* [LISTED ENTRIES]
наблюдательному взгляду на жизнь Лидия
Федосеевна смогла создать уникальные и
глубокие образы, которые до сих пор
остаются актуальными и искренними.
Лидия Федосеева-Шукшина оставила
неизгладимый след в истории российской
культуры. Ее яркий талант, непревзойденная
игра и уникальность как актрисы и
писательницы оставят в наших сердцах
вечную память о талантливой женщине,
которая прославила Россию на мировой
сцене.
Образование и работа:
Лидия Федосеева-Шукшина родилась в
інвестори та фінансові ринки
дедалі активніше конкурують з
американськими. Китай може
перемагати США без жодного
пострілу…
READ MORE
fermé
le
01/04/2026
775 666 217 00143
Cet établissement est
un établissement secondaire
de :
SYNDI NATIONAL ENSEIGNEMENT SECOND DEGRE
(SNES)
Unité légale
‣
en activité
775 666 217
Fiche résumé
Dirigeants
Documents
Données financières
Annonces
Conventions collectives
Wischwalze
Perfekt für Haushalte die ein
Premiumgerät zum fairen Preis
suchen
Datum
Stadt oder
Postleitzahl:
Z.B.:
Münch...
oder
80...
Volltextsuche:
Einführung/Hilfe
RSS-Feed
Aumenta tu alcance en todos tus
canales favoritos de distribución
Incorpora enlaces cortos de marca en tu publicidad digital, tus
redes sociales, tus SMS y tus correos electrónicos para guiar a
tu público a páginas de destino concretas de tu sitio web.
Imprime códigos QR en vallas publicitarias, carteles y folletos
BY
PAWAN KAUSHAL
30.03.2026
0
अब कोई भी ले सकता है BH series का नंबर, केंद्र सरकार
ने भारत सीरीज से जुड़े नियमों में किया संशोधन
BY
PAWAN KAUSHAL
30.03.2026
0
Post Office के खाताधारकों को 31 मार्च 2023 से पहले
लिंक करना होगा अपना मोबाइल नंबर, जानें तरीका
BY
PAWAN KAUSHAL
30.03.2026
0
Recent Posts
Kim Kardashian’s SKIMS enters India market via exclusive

* [INSTRUCTIONS FOR THE TASK]
Within the material above, transcribe exactly the lines that run from the line holding "tu público a" through the line holding "Post Office के".

* [OUTPUT OF THE TASK]
tu público a páginas de destino concretas de tu sitio web.
Imprime códigos QR en vallas publicitarias, carteles y folletos
BY
PAWAN KAUSHAL
30.03.2026
0
अब कोई भी ले सकता है BH series का नंबर, केंद्र सरकार
ने भारत सीरीज से जुड़े नियमों में किया संशोधन
BY
PAWAN KAUSHAL
30.03.2026
0
Post Office के खाताधारकों को 31 मार्च 2023 से पहले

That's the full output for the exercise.